The tunnel was on the "Bath Extension" line of the Somerset & Dorset Railway, built in 1874. The extension effectively bankrupted the independent company. The extension line was later made double-track northwards from Evercreech Junction to the viaduct at Midford, but the substantial civil engineering works associated with the tunnel and the steep approach into Bath, including the shorter Devonshire Tunnel, caused the northernmost section to remain single-track throughout its working life.

Goods trains heading south from Bath were often banked (assisted in rear) by a locomotive that detached itself from the train at the entrance to Combe Down tunnel, and then returned down the gradient to Bath. This operation was a very rare example of two trains being permitted to run within a single-line section at once, although the train engine carried an electric tablet and the banking engine a staff, both of which had to be returned to their appropriate signalling instruments before other trains could be dispatched into the section.
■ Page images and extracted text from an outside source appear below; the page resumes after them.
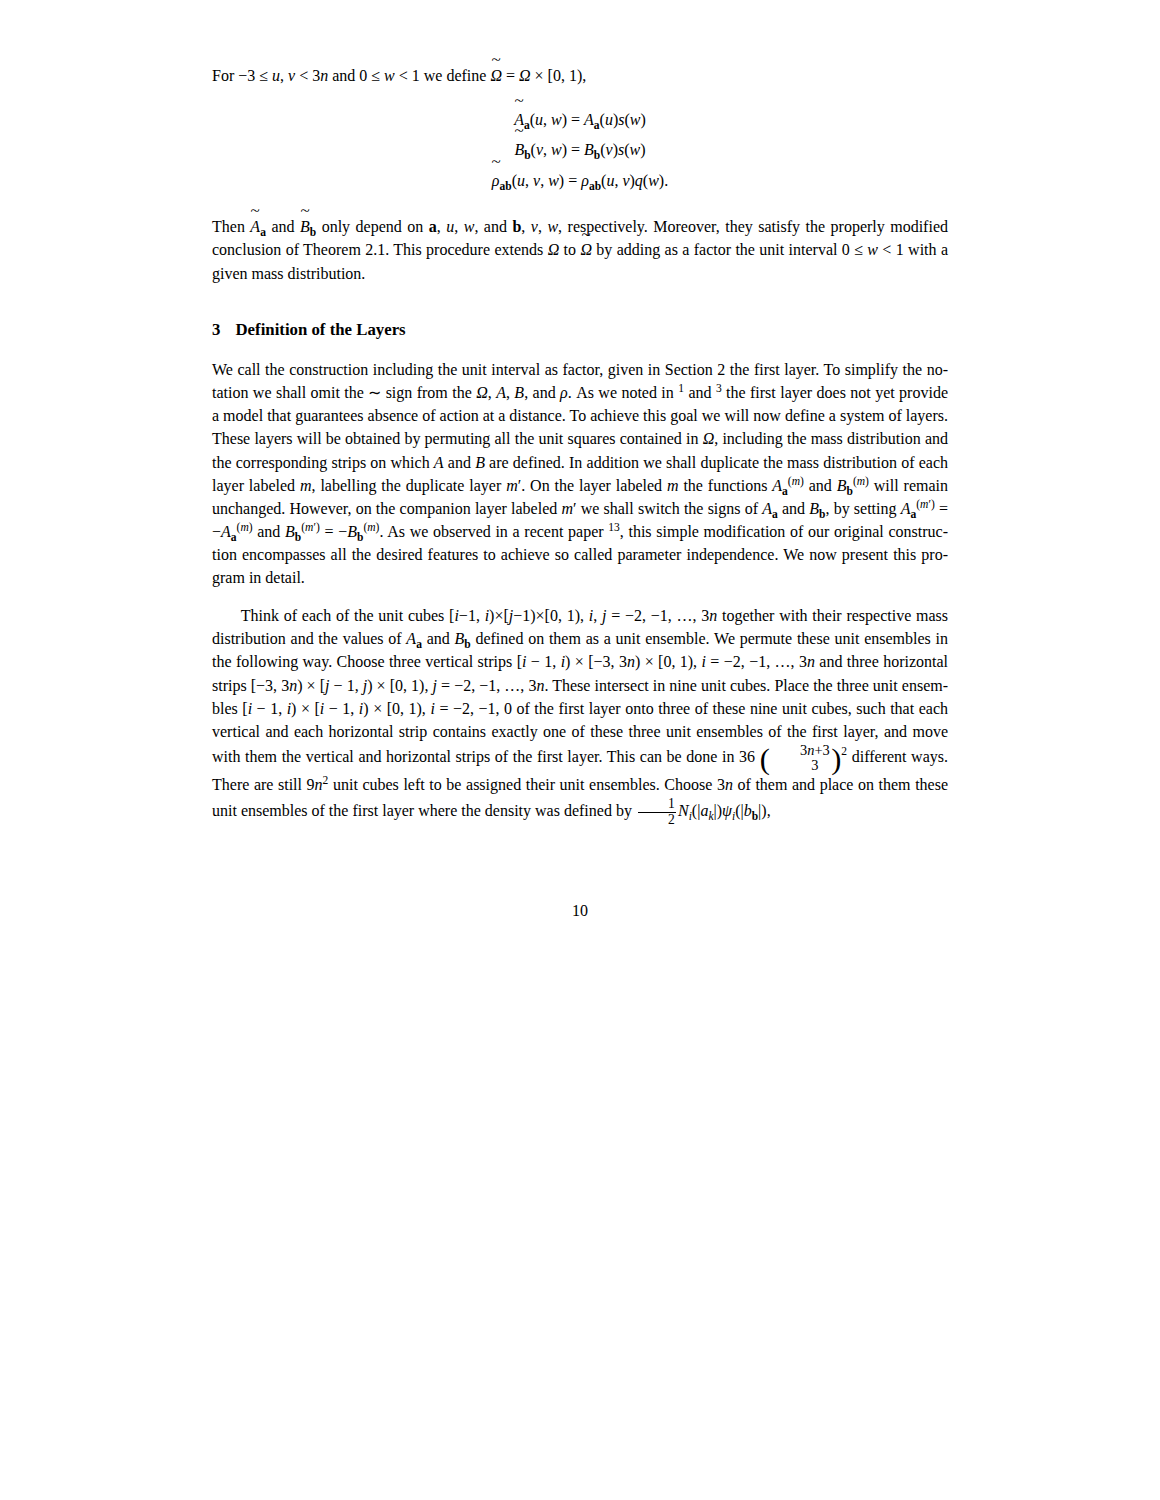For −3 ≤ u, v < 3n and 0 ≤ w < 1 we define Ω = Ω × [0, 1),
Aa(u, w) = Aa(u)s(w) Bb(v, w) = Bb(v)s(w) ρab(u, v, w) = ρab(u, v)q(w).
Then Aa and Bb only depend on a, u, w, and b, v, w, respectively. Moreover, they satisfy the properly modified conclusion of Theorem 2.1. This procedure extends Ω to Ω by adding as a factor the unit interval 0 ≤ w < 1 with a given mass distribution.
3 Definition of the Layers
We call the construction including the unit interval as factor, given in Section 2 the first layer. To simplify the notation we shall omit the ∼ sign from the Ω, A, B, and ρ. As we noted in 1 and 3 the first layer does not yet provide a model that guarantees absence of action at a distance. To achieve this goal we will now define a system of layers. These layers will be obtained by permuting all the unit squares contained in Ω, including the mass distribution and the corresponding strips on which A and B are defined. In addition we shall duplicate the mass distribution of each layer labeled m, labelling the duplicate layer m′. On the layer labeled m the functions Aa(m) and Bb(m) will remain unchanged. However, on the companion layer labeled m′ we shall switch the signs of Aa and Bb, by setting Aa(m′) = −Aa(m) and Bb(m′) = −Bb(m). As we observed in a recent paper 13, this simple modification of our original construction encompasses all the desired features to achieve so called parameter independence. We now present this program in detail.
Think of each of the unit cubes [i−1, i)×[j−1)×[0, 1), i, j = −2, −1, …, 3n together with their respective mass distribution and the values of Aa and Bb defined on them as a unit ensemble. We permute these unit ensembles in the following way. Choose three vertical strips [i − 1, i) × [−3, 3n) × [0, 1), i = −2, −1, …, 3n and three horizontal strips [−3, 3n) × [j − 1, j) × [0, 1), j = −2, −1, …, 3n. These intersect in nine unit cubes. Place the three unit ensembles [i − 1, i) × [i − 1, i) × [0, 1), i = −2, −1, 0 of the first layer onto three of these nine unit cubes, such that each vertical and each horizontal strip contains exactly one of these three unit ensembles of the first layer, and move with them the vertical and horizontal strips of the first layer. This can be done in 36 (3n+33)2 different ways. There are still 9n2 unit cubes left to be assigned their unit ensembles. Choose 3n of them and place on them these unit ensembles of the first layer where the density was defined by 12 Ni(|ak|)ψi(|bb|),
10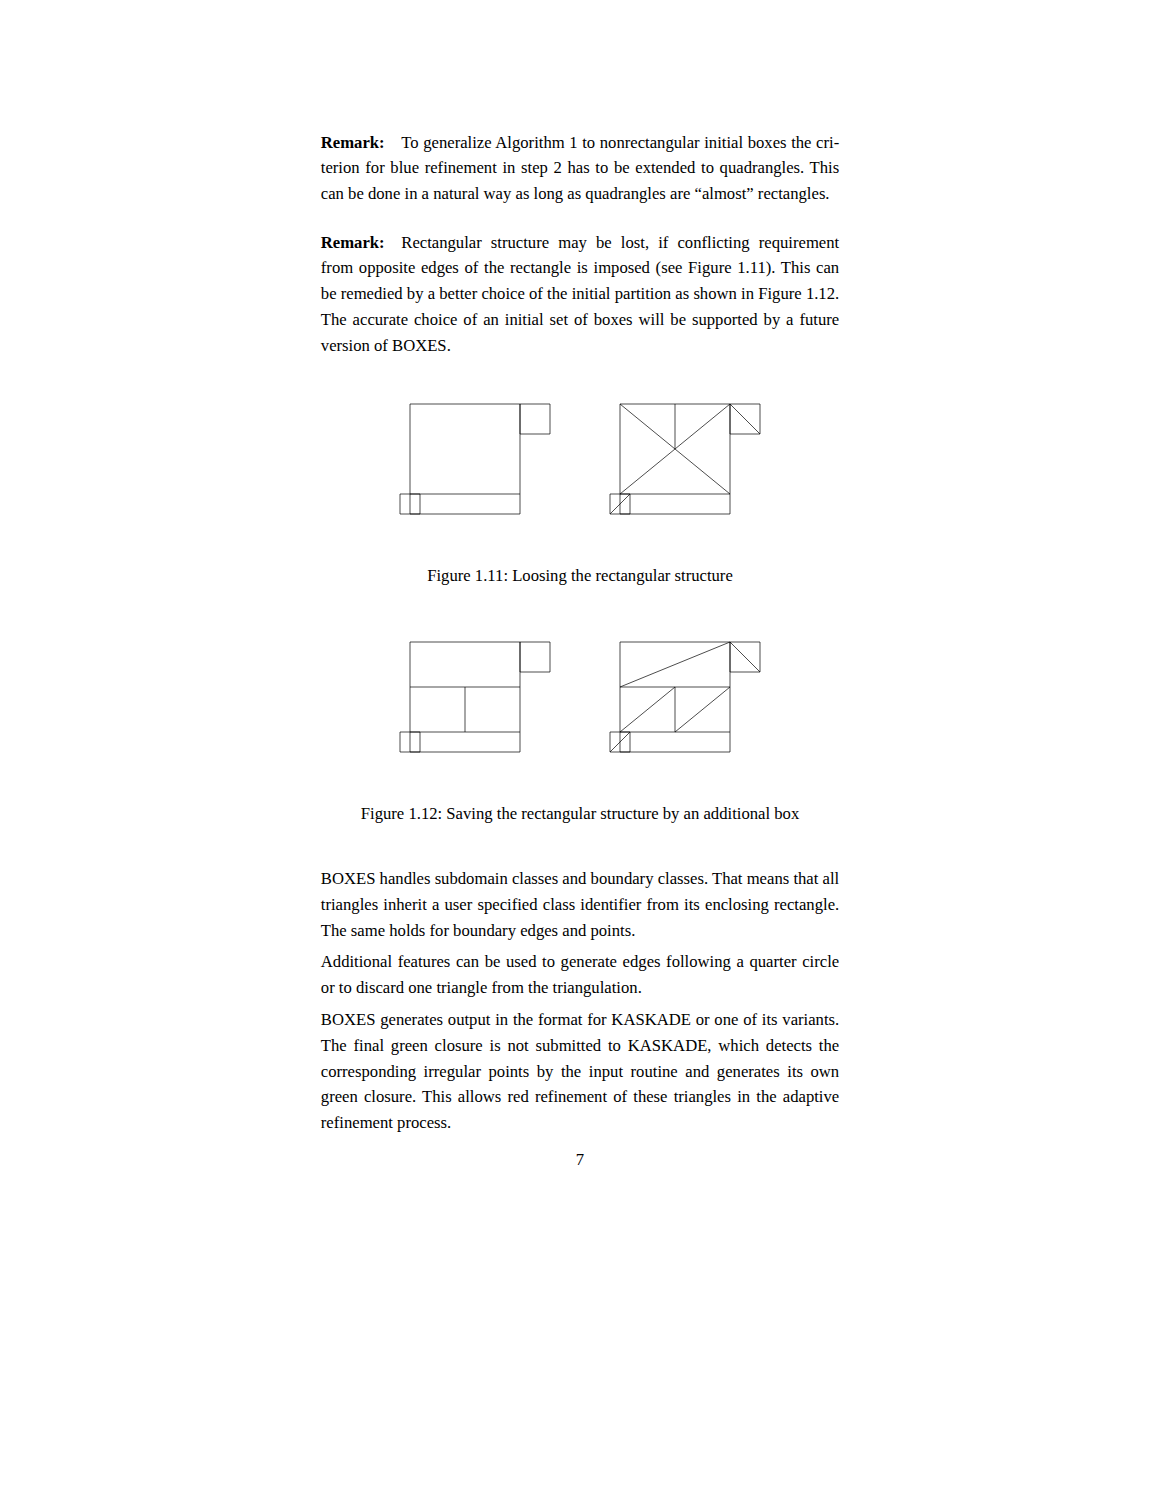Remark: To generalize Algorithm 1 to nonrectangular initial boxes the criterion for blue refinement in step 2 has to be extended to quadrangles. This can be done in a natural way as long as quadrangles are “almost” rectangles.
Remark: Rectangular structure may be lost, if conflicting requirement from opposite edges of the rectangle is imposed (see Figure 1.11). This can be remedied by a better choice of the initial partition as shown in Figure 1.12. The accurate choice of an initial set of boxes will be supported by a future version of BOXES.
Figure 1.11: Loosing the rectangular structure
Figure 1.12: Saving the rectangular structure by an additional box
BOXES handles subdomain classes and boundary classes. That means that all triangles inherit a user specified class identifier from its enclosing rectangle. The same holds for boundary edges and points.
Additional features can be used to generate edges following a quarter circle or to discard one triangle from the triangulation.
BOXES generates output in the format for KASKADE or one of its variants. The final green closure is not submitted to KASKADE, which detects the corresponding irregular points by the input routine and generates its own green closure. This allows red refinement of these triangles in the adaptive refinement process.
7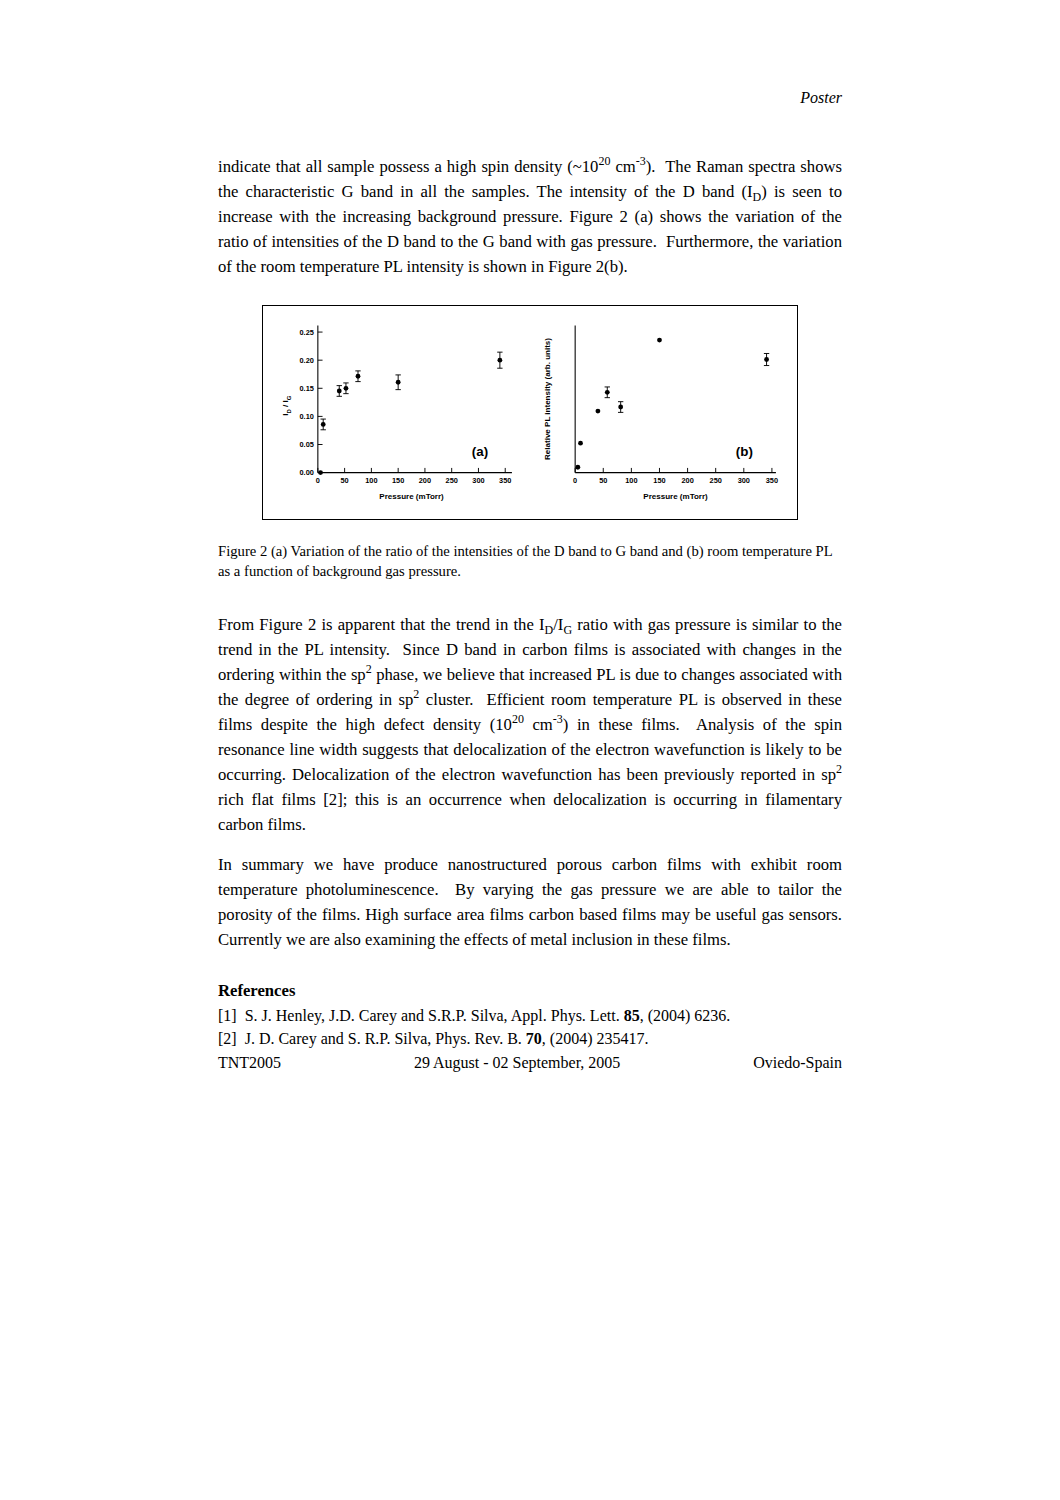Poster
indicate that all sample possess a high spin density (~1020 cm-3). The Raman spectra shows the characteristic G band in all the samples. The intensity of the D band (ID) is seen to increase with the increasing background pressure. Figure 2 (a) shows the variation of the ratio of intensities of the D band to the G band with gas pressure. Furthermore, the variation of the room temperature PL intensity is shown in Figure 2(b).
0.00 0.05 0.10 0.15 0.20 0.25 0 50 100 150 200 250 300 350 Pressure (mTorr) ID / IG (a)
0 50 100 150 200 250 300 350 Pressure (mTorr) Relative PL intensity (arb. units) (b)
Figure 2 (a) Variation of the ratio of the intensities of the D band to G band and (b) room temperature PL as a function of background gas pressure.
From Figure 2 is apparent that the trend in the ID/IG ratio with gas pressure is similar to the trend in the PL intensity. Since D band in carbon films is associated with changes in the ordering within the sp2 phase, we believe that increased PL is due to changes associated with the degree of ordering in sp2 cluster. Efficient room temperature PL is observed in these films despite the high defect density (1020 cm-3) in these films. Analysis of the spin resonance line width suggests that delocalization of the electron wavefunction is likely to be occurring. Delocalization of the electron wavefunction has been previously reported in sp2 rich flat films [2]; this is an occurrence when delocalization is occurring in filamentary carbon films.
In summary we have produce nanostructured porous carbon films with exhibit room temperature photoluminescence. By varying the gas pressure we are able to tailor the porosity of the films. High surface area films carbon based films may be useful gas sensors. Currently we are also examining the effects of metal inclusion in these films.
References
[1] S. J. Henley, J.D. Carey and S.R.P. Silva, Appl. Phys. Lett. 85, (2004) 6236.
[2] J. D. Carey and S. R.P. Silva, Phys. Rev. B. 70, (2004) 235417.
TNT2005
29 August - 02 September, 2005
Oviedo-Spain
Sometimes the banking engine would be conveying additional goods vehicles for Bath Co-op Siding (situated within the single line section), so the bank engine (carrying the bank staff) would shunt the siding on its way back to Bath Junction whilst the main train (with the single-line tablet) would continue on its way to Midford. This unusual method of working operated right up to the closure of the S&D in 1966.

== Accident ==
Combe Down tunnel had no intermediate ventilation and there were significant problems with fumes. On 20 November 1929, the driver and fireman of a northbound goods train were overcome by smoke. The train was moving very slowly in the tunnel due to a heavy load and due to starting from a standstill at . The locomotive, S&DJR 2-8-0 No. 89, continued on slowly and eventually breasted the summit of the gradient. Its downward course to Bath was accomplished more quickly, and the train ran away, crashing into the goods yard on the approach to Bath Green Park railway station, killing the driver, Henry Jennings, and two railway employees in the yard.

The fumes that overcame the footplate crew were a consequence of the restricted bore, lack of ventilation shafts, the exceptional humidity and lack of breeze, and the very slow speed of the train, running tender first. The inspecting officer, Colonel A. C. Trench recommended that maximum loads should be reduced or assistant engines provided to prevent a recurrence.

== Two Tunnels Shared Path ==

This section of the Somerset and Dorset Railway, including the tunnels, is now incorporated into a shared-use walking and cycling path. Planning permission was approved in May 2008 and much of the funding came from a Sustrans Connect2 grant.

The fourth and final £100,000 tranche of council funding was made in the 2011/12 financial year; the tunnel was equipped with a cycle-friendly surface and LED lighting. The route was opened on 6 April 2013.

The Combe Down tunnel path has been used as the site of a 200-mile underground ultramarathon challenge called "The Tunnel".